Liberal Member of Parliament John McKay has put forth Bill C-300, an initiative which would give the Canadian federal government the ability to investigate allegations of human rights and environmental violations levied against mining companies. If found guilty of violating federal standards, a company would face economic repercussions in the form of federal government funding cuts.

While many human rights activists cite the bill as an invaluable step forward in the incremental struggle for legal reform, others contend that C-300 would do little to restructure the fundamental inequalities that privilege the economic rights of corporations over the individual and community rights of citizens.

Find out more about Bill C-300 and the debate surrounding it.

1 Response to “Debate Over Canada’s Bill C-300 Rages On: An Effectual Step Forward Or Another Toothless Regulation?”

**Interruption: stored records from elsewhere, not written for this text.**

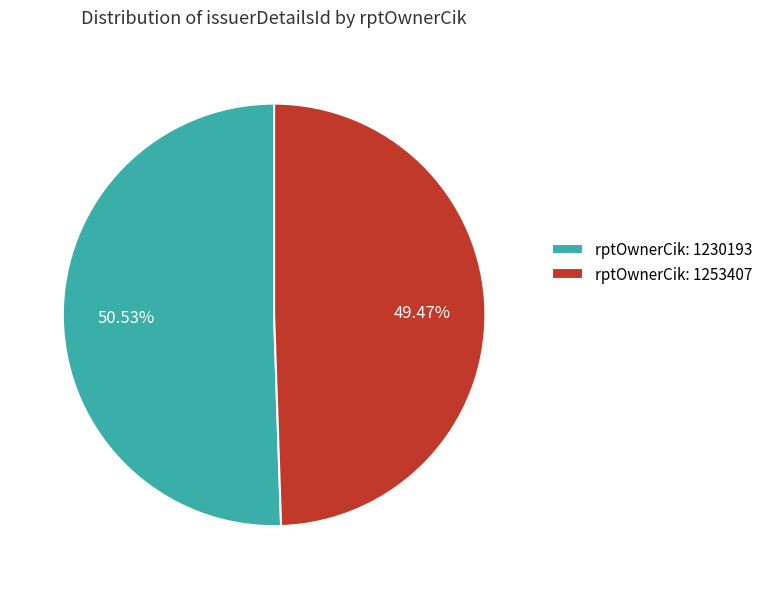

Which slice is the largest?

rptOwnerCik: 1230193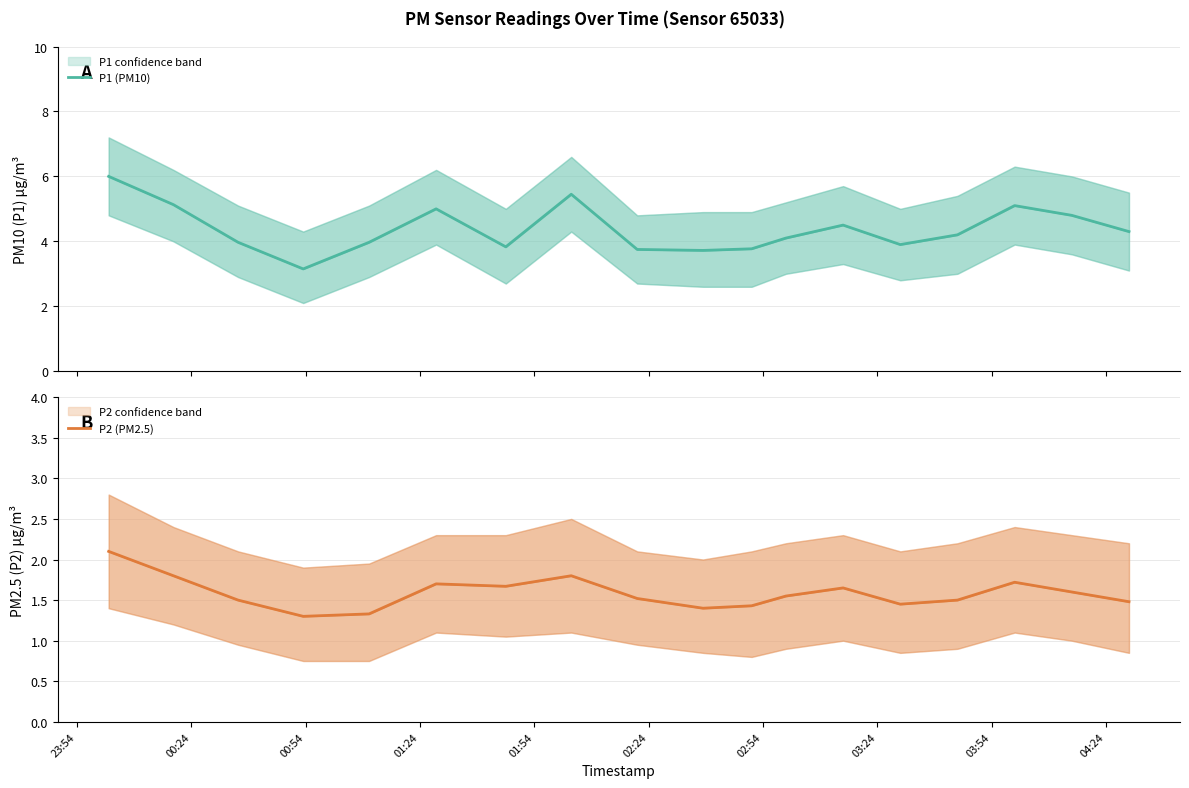

Where does the P1 (PM10) series first go above 4?

23:54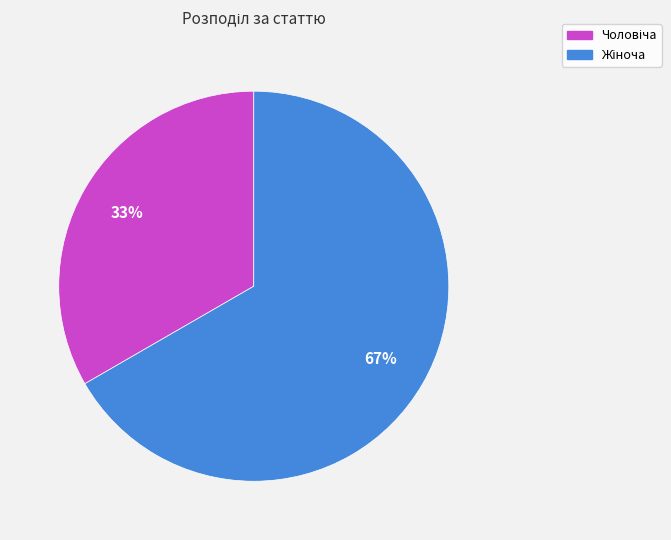

Is there a majority slice in this chart?

Yes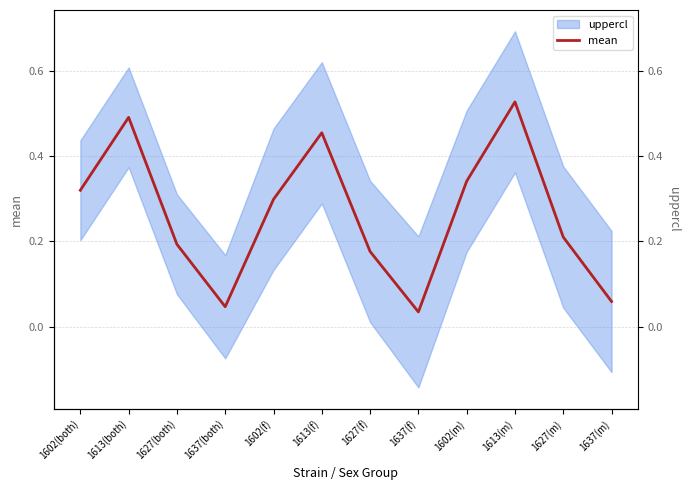

Reading left to right, list all the values displayed in this chart.

1602(both)=0.3	1613(both)=0.5	1627(both)=0.2	1637(both)=0.0	1602(f)=0.3	1613(f)=0.5	1627(f)=0.2	1637(f)=0.0	1602(m)=0.3	1613(m)=0.5	1627(m)=0.2	1637(m)=0.1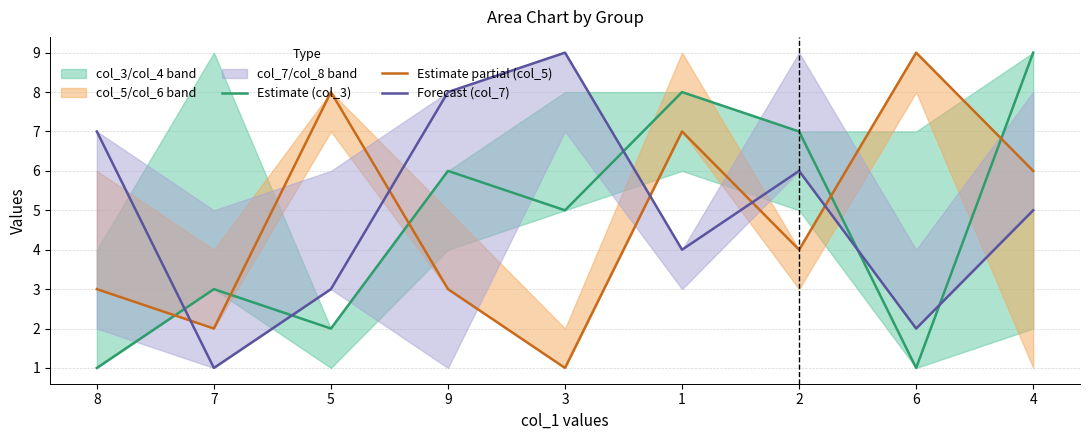

Between 3 and 6, which series saw the biggest shift?

Estimate partial (col_5)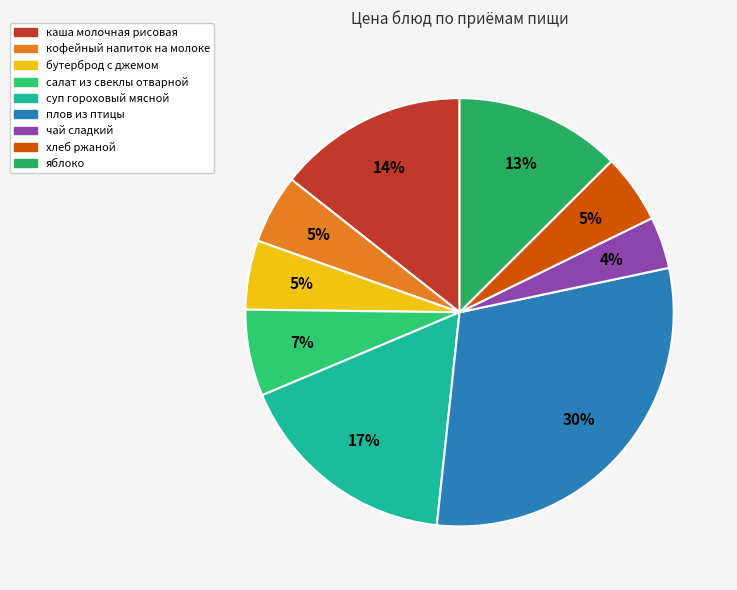

What is the smallest slice in the pie chart?

чай сладкий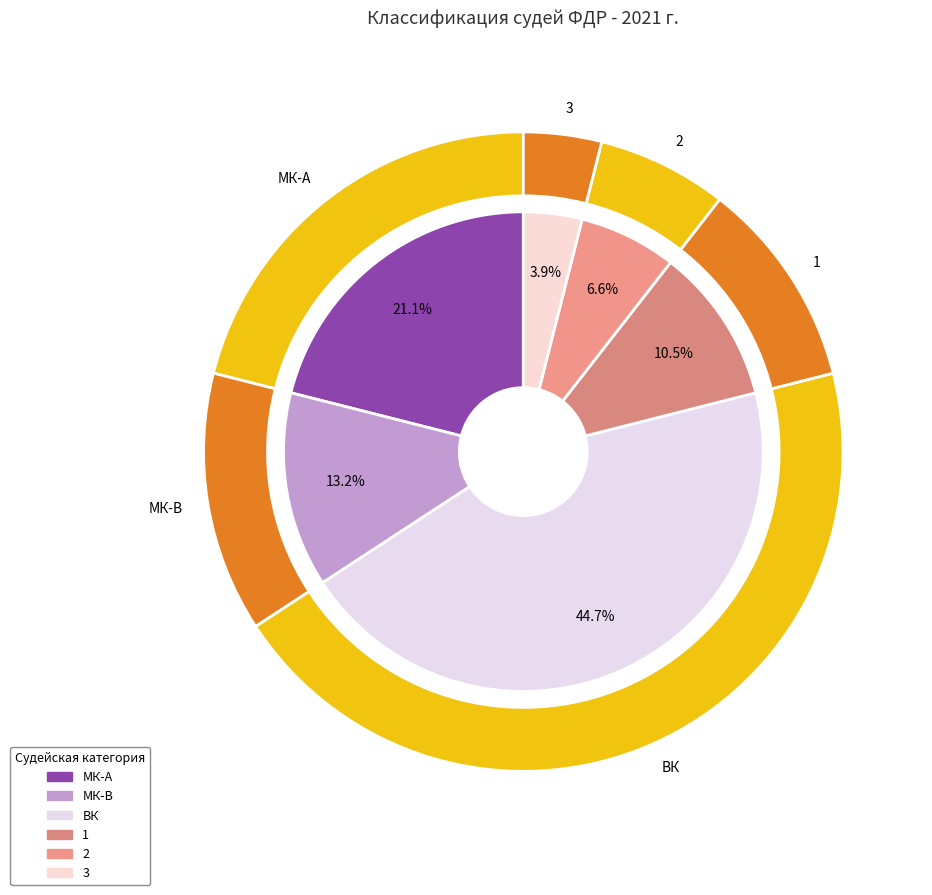

Do ВК and 1 together represent more than half of the pie?

Yes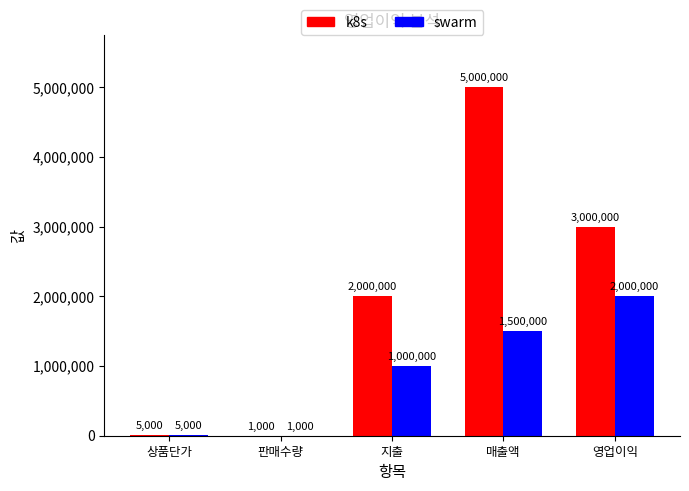

Count the number of categories in the chart.

5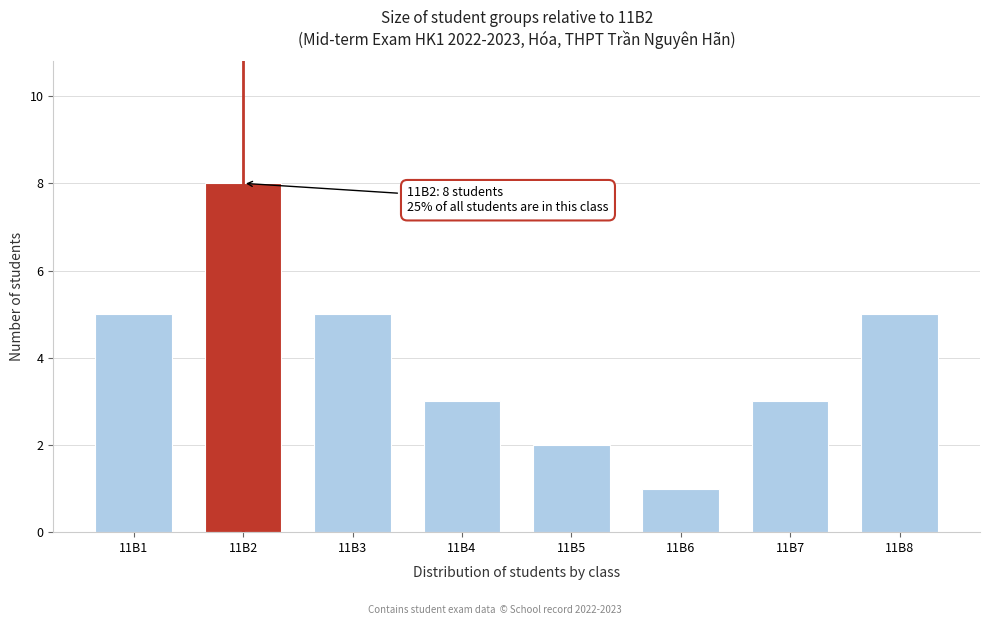

Reading left to right, transcribe all the data shown in this chart.

11B1=5	11B2=8	11B3=5	11B4=3	11B5=2	11B6=1	11B7=3	11B8=5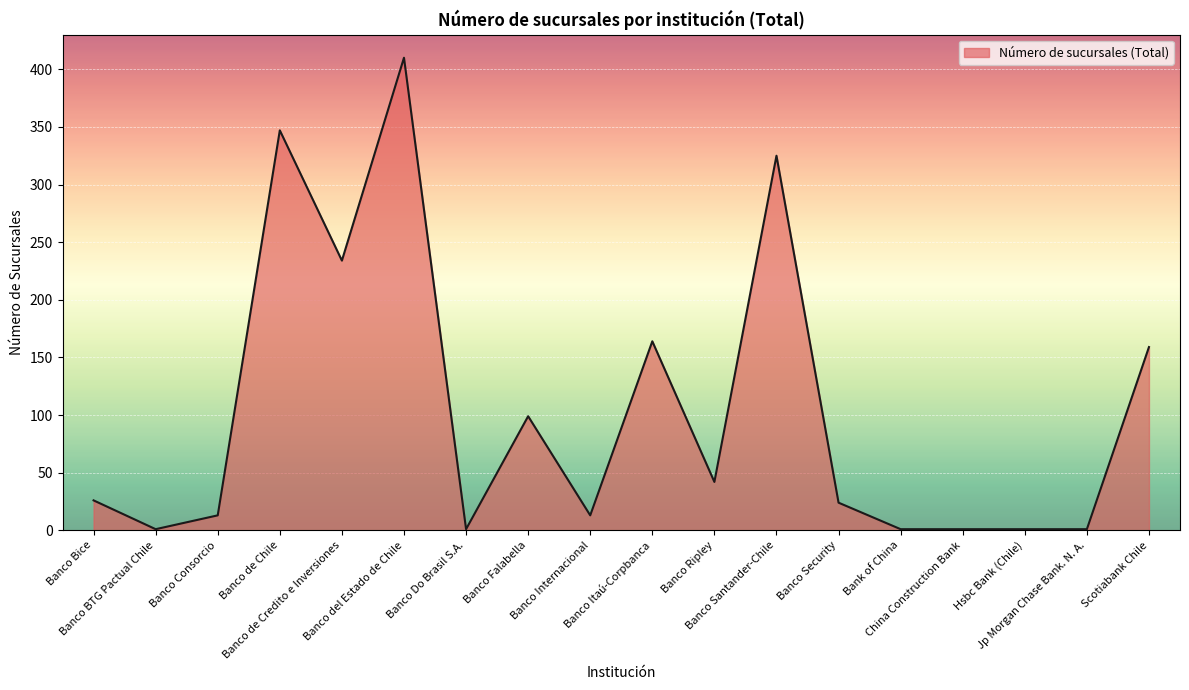

How many distinct data groups are displayed?

1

  1. 1 Adam Driedzic June 23, 2010 at 10:36

    I agree with the comments that this bill may be limited but a step forward. It does advance corporate “accountability” rather than “responsibility”. Yet Canada could get a law governing the conduct of its mining industry abroad before addressing the same concerns at home. Current mining-related human rights and environmental problems in Canada include: uranium exploration in Nunavut, the conversion of healthy waterbodies to tailings ponds, government’s attempt to avoid the Miningwatch v. Canada court case by hiding changes to the environmental assessment regime inside the 2010 budget bill, and the cumulative impact of unfettered oil sand expansion.